Reputation: 2153
Is there a way to delete from a numpy 2d array when I have the indexes? For example:
a = np.random.random((4,5))
idxs = [(0,1), (1,3), (2, 1), (3,4)]
I want to remove the indexes specified above. I tried:
np.delete(a, idxs)
but it just removes the top row.
To give an example, for the following input:
[
[0.15393912, 0.08129568, 0.34958515, 0.21266128, 0.92372852],
[0.42450441, 0.1027468 , 0.13050591, 0.60279229, 0.41168151],
[0.06330729, 0.60704682, 0.5340644 , 0.47580567, 0.42528617],
[0.27122323, 0.42713967, 0.94541073, 0.21462462, 0.07293321]
]
and with the indexes as mentioned above, I want the result to be:
[
[0.15393912, 0.34958515, 0.21266128, 0.92372852],
[0.42450441, 0.1027468 , 0.13050591, 0.41168151],
[0.06330729, 0.5340644 , 0.47580567, 0.42528617],
[0.27122323, 0.42713967, 0.94541073, 0.21462462]
]
Upvotes: 1
Views: 2073
Reputation: 53029
Here is a method using np.where
import numpy as np
import operator as op
a = np.arange(20.0).reshape(4,5)
idxs = [(0,1), (1,3), (2, 1), (3,4)]
m,n = a.shape
# extract column indices
# there are simpler ways but this is fast
columns = np.fromiter(map(op.itemgetter(1),idxs),int,m)
# build decimated array
result = np.where(columns[...,None]>np.arange(n-1),a[...,:-1],a[...,1:])
result
# array([[ 0., 2., 3., 4.],
# [ 5., 6., 7., 9.],
# [10., 12., 13., 14.],
# [15., 16., 17., 18.]])
Upvotes: 0
Reputation: 114330
Numpy doesn't know that you are removing exactly one element per row when you give it arbitrary indices like that. Since you do know that, I would suggest using a mask to shrink the array. Masking has the same problem: it doesn't assume anything about the shape of the result (because it can't in general), and returns a raveled array. You can reinstate the shape you want quite easily though. In fact, I would suggest removing the first element of each index entirely, since you have one per row:
def remove_indices(a, idx):
if len(idx) != len(idx): raise ValueError('Wrong number of indices')

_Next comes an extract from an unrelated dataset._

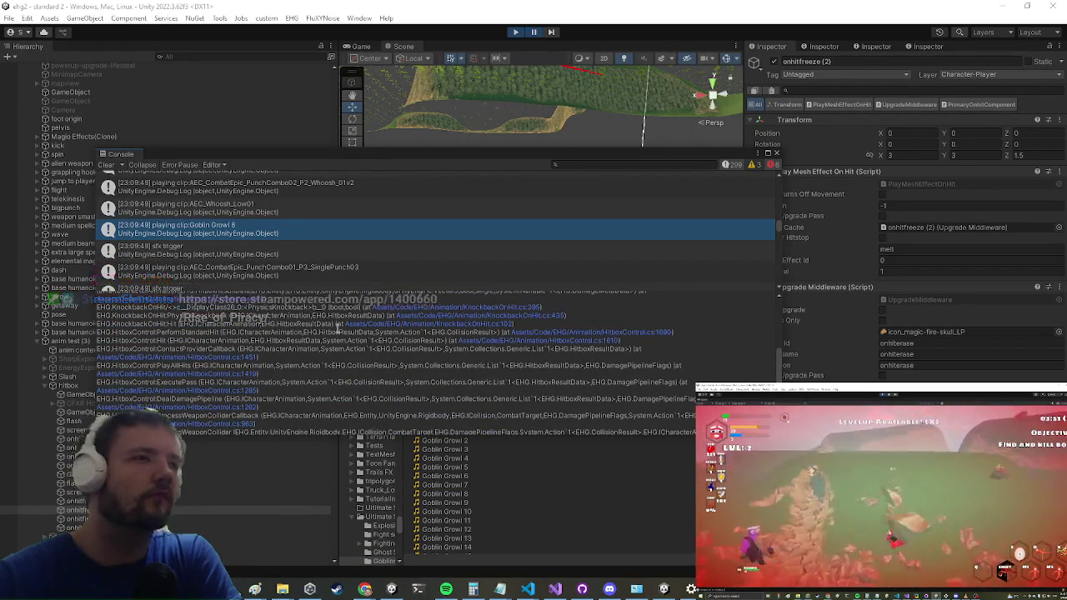
scroll(338, 327, up, 1)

mask = np.ones(a.size, dtype=np.bool_)
mask[np.arange(len(idx)), idx] = False
return a[mask].reshape(a.shape[0], a.shape[1] - 1)
Upvotes: 0
Reputation: 5451
your index should be for flat array else it only works to remove a row or column.
Here is how you can convert index and use it
arr = np.array([
[0.15393912, 0.08129568, 0.34958515, 0.21266128, 0.92372852],
[0.42450441, 0.1027468 , 0.13050591, 0.60279229, 0.41168151],
[0.06330729, 0.60704682, 0.5340644 , 0.47580567, 0.42528617],
[0.27122323, 0.42713967, 0.94541073, 0.21462462, 0.07293321]
])
idxs = [(0,1), (1,3), (2, 1), (3,4)]
idxs = [i*arr.shape[1]+j for i, j in idxs]
np.delete(arr, idxs).reshape(4,4)
for reshaping you should remove the items such that there will be equal number of items and rows and columns after deletion
Upvotes: 3
Reputation: 5757
As the documentation says
Return a new array with sub-arrays along an axis deleted.
np.delete deletes a row or a column based on the value of the parameter axis.
Secondly np.delete expects int or array of ints as parameter and not a list of tuples.
you need to specify what the requirement is.
As @divakar suggested look at other answers on Stackoverflow regarding deleting individual items in numpy array.